Nas férias aproveitei ainda para ler "Em busca da identidade-o desnorte" (Abril/2009) do nosso filósofo nacional, José Gil.
Nesta obra, o autor farta-se de desancar no Sócrates, analisando não só a sua maneira de governar, como a forma como este comunica e fala ao país, numa atitude sobranceira e quase "messiânica".
O livro retoma onde Gil nos tinha deixado em "Portugal hoje: o medo de existir" (2004). Gil volta a dissecar os comportamentos, as atitudes e as mentalidades do povo português neste princípio de século XXI. Além de considerar que temos identidade a mais, acha-nos neuróticos. E isso impede-nos de avançar, defende.
Gil põe também o dedo numa das maiores feridas abertas de Portugal: o "chico-espertismo".

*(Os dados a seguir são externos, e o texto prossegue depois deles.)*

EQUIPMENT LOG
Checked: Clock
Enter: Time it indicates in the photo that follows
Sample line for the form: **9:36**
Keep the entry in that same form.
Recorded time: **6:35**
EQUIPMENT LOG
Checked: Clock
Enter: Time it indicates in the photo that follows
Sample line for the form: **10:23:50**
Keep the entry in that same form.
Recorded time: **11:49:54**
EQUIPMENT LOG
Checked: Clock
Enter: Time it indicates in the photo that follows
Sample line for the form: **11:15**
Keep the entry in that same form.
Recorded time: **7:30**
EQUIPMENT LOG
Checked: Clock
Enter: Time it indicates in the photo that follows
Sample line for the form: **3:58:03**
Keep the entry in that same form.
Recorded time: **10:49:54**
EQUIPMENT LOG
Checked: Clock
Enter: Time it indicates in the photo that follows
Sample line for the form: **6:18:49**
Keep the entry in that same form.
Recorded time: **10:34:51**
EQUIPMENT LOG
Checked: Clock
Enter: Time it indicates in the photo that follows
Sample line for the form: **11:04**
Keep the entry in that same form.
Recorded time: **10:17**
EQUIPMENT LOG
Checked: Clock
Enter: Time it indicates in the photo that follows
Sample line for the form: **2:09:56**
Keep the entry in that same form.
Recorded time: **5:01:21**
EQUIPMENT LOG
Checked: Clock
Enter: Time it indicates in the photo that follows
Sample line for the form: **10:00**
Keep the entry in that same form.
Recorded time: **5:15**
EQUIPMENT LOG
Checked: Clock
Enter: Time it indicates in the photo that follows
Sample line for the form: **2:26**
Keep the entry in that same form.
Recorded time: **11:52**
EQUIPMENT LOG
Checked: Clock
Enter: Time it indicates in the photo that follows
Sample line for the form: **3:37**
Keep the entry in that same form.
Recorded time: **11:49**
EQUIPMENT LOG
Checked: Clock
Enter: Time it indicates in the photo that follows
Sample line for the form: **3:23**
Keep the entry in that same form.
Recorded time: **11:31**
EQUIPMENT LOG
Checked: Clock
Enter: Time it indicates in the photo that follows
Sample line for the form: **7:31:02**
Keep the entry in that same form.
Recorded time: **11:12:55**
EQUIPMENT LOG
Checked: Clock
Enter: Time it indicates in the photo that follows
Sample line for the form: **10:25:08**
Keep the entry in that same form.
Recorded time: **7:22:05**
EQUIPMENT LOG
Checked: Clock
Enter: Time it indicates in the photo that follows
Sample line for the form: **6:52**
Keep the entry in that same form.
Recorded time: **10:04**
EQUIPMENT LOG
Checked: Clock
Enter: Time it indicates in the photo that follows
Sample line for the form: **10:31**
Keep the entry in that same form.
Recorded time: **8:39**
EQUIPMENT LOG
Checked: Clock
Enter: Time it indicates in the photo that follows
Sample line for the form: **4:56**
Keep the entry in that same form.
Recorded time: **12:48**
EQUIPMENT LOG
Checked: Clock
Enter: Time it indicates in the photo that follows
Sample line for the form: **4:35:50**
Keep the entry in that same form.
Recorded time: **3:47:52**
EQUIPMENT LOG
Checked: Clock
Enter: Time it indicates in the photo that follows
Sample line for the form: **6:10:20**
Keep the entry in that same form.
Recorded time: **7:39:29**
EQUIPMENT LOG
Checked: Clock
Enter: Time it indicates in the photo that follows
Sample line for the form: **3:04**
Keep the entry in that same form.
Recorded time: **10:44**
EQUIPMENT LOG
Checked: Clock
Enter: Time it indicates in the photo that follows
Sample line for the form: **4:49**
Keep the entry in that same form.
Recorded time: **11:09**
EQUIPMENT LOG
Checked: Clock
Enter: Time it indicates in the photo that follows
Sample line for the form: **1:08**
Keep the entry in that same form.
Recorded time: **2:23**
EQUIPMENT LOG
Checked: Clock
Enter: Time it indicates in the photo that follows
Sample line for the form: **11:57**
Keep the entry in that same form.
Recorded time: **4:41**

Esta maneira muito portuguesa de viver pelas regras do sistema D (desenrasca), o cada um por si, o salve-se quem puder, condenada por alguns, praticada por um número cada vez maior, socialmente aceite pela maioria por ser, entretanto, considerada como a única forma de sobrevivência num país à deriva, e que chega ao paroxismo de ser adoptada até pelos governantes, é o verdadeiro "cancro português".
Este "pathos" (paixão/sofrimento) português mina qualquer esperança de um futuro melhor.
Enquanto o individual prevalecer sobre o geral (a sociedade), enquanto o indivíduo pensar que a sociedade (e o poder) só o quer prejudicar e que só lutando contra tudo e contra todos se safará, a sociedade e a(s) mentalidade(s) não poderão progredir em direcção a um futuro comum melhor.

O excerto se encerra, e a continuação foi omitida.